Difference in to(torch.float) and float() for a model and a tensor

Background: When constructing a model in the development, I prefer to use high numerical precision, i.e., double, e.g., when initializing constant tensor attributes from numpy variables. For the actual use, the model can then be converted to a lower precision by .float(). Now I’m constructing a model that has a pre-computed complex-valued tensor attribute. Earlier I’ve used the split (real/imag) complex representation, but starting a new project with a new torch version I decided to give the complex dtypes a test.

This triggers the need for clarification:
When calling model.float(), only the floating point attributes are converted to the given precision, but the complex-valued ones are not touched. Calling model.to(torch.float) all attribute buffers are converted to float, even the complex-valued. What I was expecting was that the complex128 buffers were converted to complex64.

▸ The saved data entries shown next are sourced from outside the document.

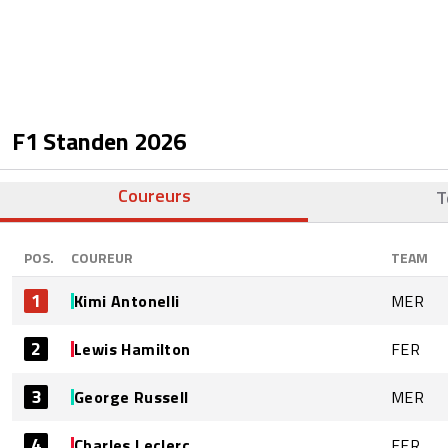
F1 Standen
2026
Coureurs
T
POS.
COUREUR
TEAM
1
Kimi Antonelli
MER
2
Lewis Hamilton
FER
3
George Russell
MER
4
Charles Leclerc
FER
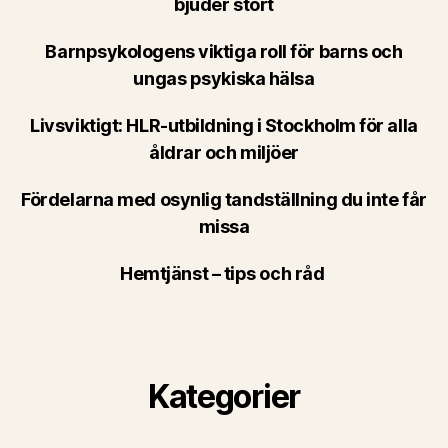
bjuder stort
Barnpsykologens viktiga roll för barns och
ungas psykiska hälsa
Livsviktigt: HLR-utbildning i Stockholm för alla
åldrar och miljöer
Fördelarna med osynlig tandställning du inte får
missa
Hemtjänst – tips och råd
Kategorier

Reading the documentation of torch.nn.Module, this is what is claimed to happen. Just a bit confusing, when assuming float() and to(torch.float) to be the same, similar to what happens with torch.Tensor. Assuming that this difference in the behaviour is intended, what would be the best way to handle the situation?

  1. Construct the model using the correct precision from the start? This is probably the best option with the only drawback of minimal loss of development flexibility.
  2. Overloading .to() in the model to handle the precision of the complex-valued buffers correctly?
  3. Forget the complex data type and continue using the split representation? Which in turn makes using functions like FFT more difficult.